[Opening Source data section]

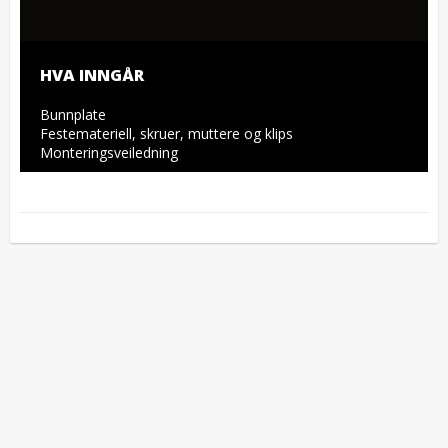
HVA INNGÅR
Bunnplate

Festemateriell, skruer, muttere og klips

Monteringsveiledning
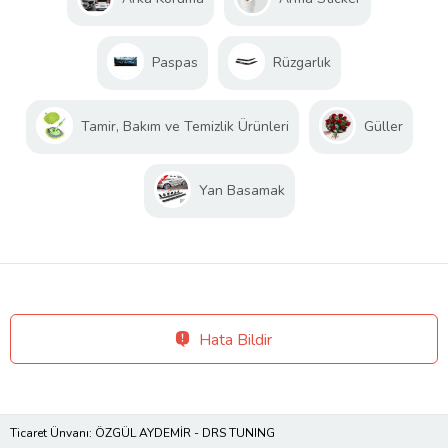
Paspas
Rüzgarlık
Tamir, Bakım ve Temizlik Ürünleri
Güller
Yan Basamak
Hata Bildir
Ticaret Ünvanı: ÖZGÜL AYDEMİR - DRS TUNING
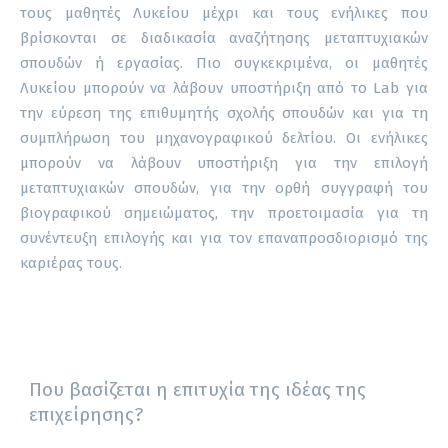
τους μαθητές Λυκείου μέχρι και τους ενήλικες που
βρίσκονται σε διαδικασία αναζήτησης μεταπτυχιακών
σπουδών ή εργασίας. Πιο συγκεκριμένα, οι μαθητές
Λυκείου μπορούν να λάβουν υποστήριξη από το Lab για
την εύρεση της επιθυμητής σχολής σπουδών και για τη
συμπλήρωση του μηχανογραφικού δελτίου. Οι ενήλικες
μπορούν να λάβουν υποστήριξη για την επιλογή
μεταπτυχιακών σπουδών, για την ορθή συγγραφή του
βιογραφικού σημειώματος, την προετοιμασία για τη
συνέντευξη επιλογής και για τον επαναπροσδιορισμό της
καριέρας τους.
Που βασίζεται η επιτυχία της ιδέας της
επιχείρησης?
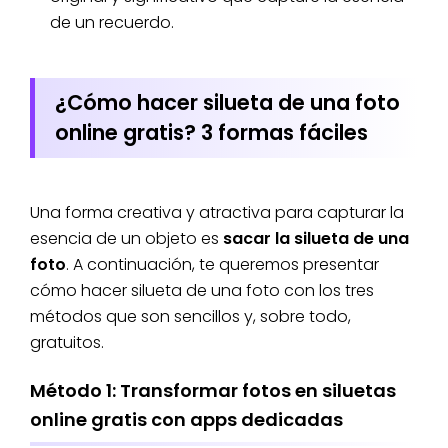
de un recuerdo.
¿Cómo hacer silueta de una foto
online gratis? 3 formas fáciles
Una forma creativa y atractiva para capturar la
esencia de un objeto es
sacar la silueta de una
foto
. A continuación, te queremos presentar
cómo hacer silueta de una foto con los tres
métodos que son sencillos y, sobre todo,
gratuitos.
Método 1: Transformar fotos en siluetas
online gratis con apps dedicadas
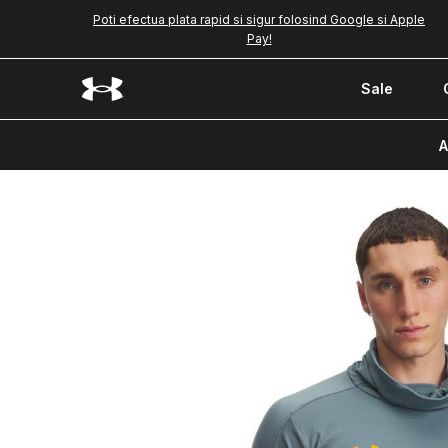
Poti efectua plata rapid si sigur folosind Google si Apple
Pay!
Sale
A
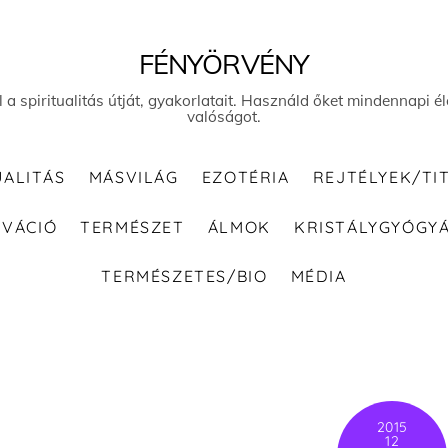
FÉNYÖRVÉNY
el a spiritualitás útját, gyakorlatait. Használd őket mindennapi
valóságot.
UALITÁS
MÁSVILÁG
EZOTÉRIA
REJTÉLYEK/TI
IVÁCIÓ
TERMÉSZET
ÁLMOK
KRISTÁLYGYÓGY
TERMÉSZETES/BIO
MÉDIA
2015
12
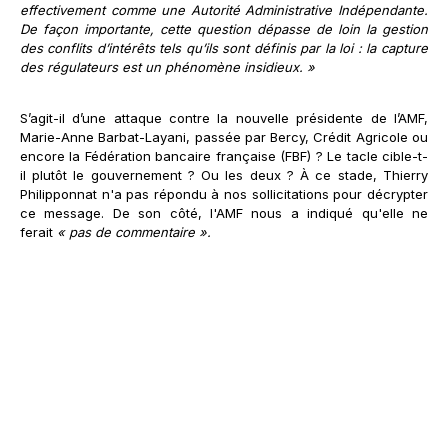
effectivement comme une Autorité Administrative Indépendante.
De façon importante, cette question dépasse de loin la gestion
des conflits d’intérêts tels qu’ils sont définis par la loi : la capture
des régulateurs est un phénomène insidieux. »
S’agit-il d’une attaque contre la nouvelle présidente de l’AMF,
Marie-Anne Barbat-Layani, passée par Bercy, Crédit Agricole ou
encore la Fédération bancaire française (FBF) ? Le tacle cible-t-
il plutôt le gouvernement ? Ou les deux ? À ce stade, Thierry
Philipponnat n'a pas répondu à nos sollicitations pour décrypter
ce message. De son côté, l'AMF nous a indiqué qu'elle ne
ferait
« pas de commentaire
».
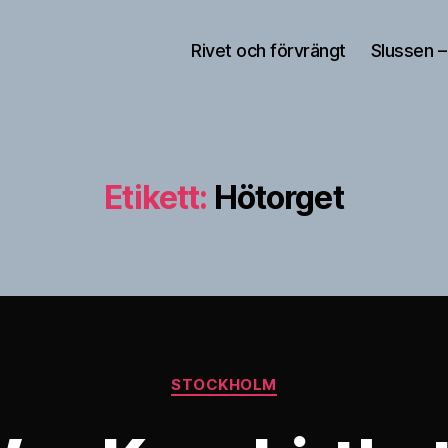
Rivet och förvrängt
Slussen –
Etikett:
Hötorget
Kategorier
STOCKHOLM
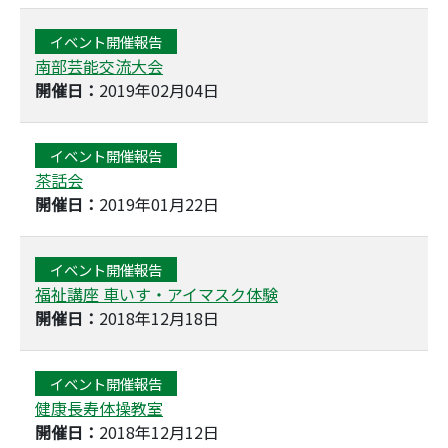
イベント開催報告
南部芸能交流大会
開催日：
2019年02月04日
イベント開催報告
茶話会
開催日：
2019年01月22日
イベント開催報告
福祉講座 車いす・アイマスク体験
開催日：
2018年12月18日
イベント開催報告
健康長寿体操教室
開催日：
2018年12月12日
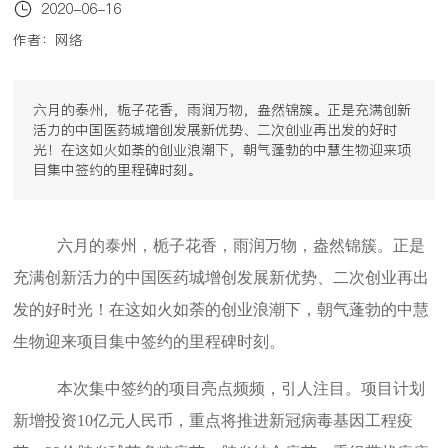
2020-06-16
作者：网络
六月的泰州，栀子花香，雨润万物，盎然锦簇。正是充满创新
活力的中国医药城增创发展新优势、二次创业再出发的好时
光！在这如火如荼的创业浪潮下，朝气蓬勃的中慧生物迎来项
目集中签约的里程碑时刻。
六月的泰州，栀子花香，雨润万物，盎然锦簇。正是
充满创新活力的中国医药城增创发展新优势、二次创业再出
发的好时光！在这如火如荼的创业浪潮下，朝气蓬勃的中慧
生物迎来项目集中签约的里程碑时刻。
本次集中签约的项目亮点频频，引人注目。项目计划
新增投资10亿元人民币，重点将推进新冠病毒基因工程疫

[Closing Source data section]
[Opening Source data section]

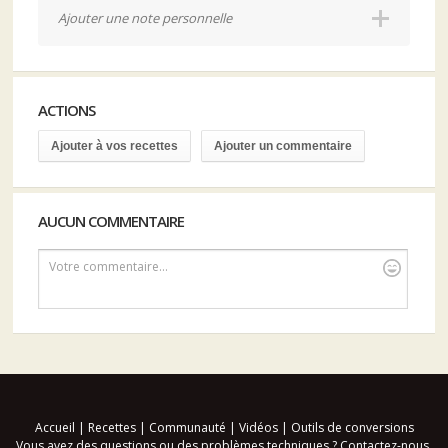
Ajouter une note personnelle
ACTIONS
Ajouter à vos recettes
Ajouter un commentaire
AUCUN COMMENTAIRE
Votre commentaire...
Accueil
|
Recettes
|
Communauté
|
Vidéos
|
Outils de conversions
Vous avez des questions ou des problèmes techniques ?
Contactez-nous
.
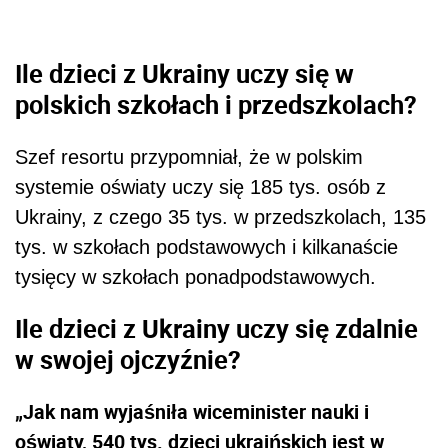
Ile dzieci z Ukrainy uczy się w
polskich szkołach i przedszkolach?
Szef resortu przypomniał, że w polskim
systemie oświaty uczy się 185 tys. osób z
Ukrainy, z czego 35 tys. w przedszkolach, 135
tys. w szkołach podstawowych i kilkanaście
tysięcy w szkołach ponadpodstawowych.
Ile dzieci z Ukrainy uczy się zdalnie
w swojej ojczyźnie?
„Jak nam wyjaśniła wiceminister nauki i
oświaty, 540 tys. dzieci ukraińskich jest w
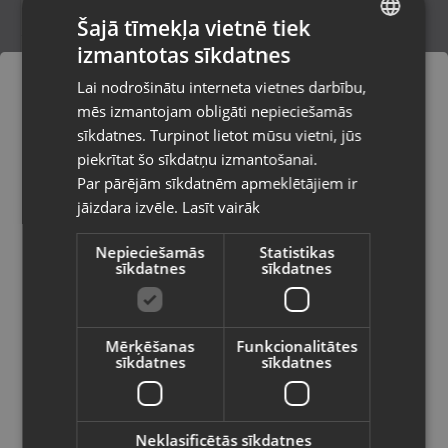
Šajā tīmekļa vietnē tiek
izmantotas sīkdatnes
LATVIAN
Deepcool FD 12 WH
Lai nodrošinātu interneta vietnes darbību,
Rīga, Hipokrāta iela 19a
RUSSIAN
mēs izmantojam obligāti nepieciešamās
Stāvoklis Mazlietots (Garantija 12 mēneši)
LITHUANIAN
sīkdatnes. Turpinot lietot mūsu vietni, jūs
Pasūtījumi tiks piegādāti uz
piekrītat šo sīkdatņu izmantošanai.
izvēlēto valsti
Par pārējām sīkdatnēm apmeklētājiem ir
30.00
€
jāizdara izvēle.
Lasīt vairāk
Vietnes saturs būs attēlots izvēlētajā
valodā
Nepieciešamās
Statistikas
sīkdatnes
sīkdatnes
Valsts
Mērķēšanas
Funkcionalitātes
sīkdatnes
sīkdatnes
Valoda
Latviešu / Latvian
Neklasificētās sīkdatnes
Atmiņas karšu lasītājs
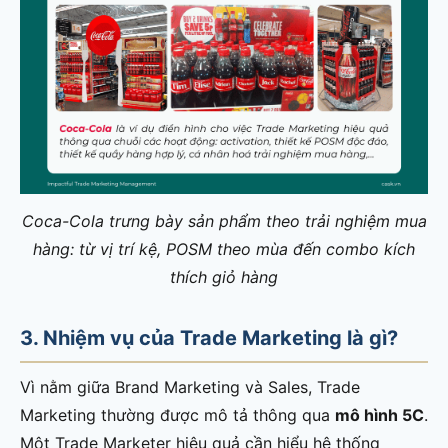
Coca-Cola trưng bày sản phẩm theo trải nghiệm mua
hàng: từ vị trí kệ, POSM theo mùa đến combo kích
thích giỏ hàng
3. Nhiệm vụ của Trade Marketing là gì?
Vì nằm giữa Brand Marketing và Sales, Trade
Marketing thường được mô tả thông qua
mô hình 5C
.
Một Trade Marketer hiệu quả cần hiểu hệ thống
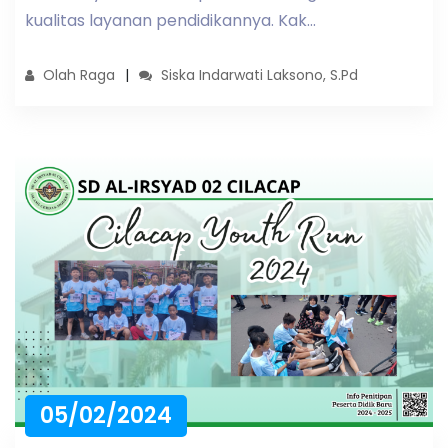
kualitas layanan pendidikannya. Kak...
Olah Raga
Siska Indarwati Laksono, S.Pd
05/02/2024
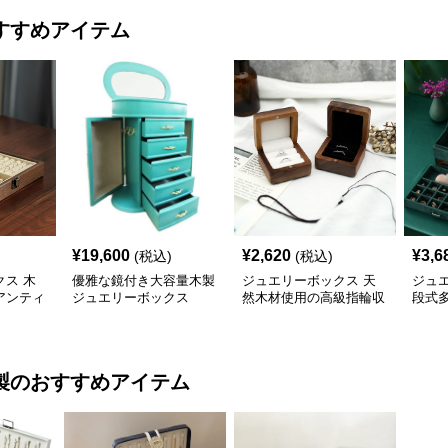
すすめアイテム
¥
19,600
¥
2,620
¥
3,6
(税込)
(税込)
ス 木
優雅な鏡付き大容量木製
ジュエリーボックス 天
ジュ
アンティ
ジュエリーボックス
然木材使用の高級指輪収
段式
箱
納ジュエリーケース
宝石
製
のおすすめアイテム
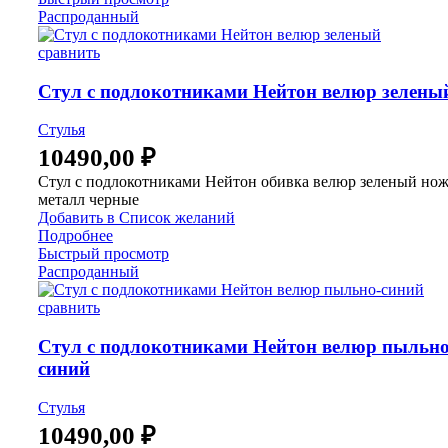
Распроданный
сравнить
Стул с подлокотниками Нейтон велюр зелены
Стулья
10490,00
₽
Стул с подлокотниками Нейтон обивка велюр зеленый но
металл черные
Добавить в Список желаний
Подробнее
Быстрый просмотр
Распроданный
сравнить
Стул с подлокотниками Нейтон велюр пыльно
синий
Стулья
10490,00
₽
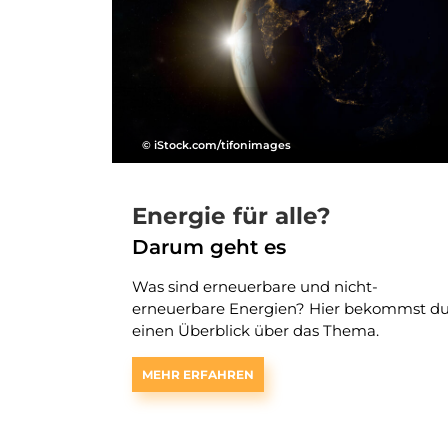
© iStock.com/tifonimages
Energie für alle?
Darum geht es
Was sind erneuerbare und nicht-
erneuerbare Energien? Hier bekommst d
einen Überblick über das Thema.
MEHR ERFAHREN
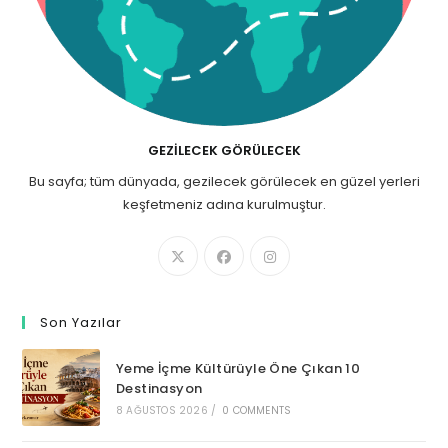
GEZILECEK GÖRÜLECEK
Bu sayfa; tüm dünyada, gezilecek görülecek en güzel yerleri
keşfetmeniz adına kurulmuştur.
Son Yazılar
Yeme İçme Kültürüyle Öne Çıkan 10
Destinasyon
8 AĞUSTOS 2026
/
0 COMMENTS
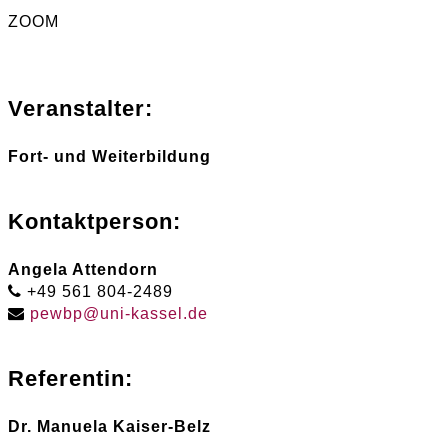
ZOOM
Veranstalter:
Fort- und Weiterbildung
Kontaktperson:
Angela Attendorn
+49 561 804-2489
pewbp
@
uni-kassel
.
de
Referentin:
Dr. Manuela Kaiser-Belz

[Closing Source data section]

*What the exercise asks*
Could you repeat exactly the lines above from the line with "活力的中国医药城增创发展新优势、二次创业再出发的好时" up to and including the line with "新增投资10亿元人民币，重点将推进新冠病毒基因工程疫", and only those?

*Task output*
活力的中国医药城增创发展新优势、二次创业再出发的好时
光！在这如火如荼的创业浪潮下，朝气蓬勃的中慧生物迎来项
目集中签约的里程碑时刻。
六月的泰州，栀子花香，雨润万物，盎然锦簇。正是
充满创新活力的中国医药城增创发展新优势、二次创业再出
发的好时光！在这如火如荼的创业浪潮下，朝气蓬勃的中慧
生物迎来项目集中签约的里程碑时刻。
本次集中签约的项目亮点频频，引人注目。项目计划
新增投资10亿元人民币，重点将推进新冠病毒基因工程疫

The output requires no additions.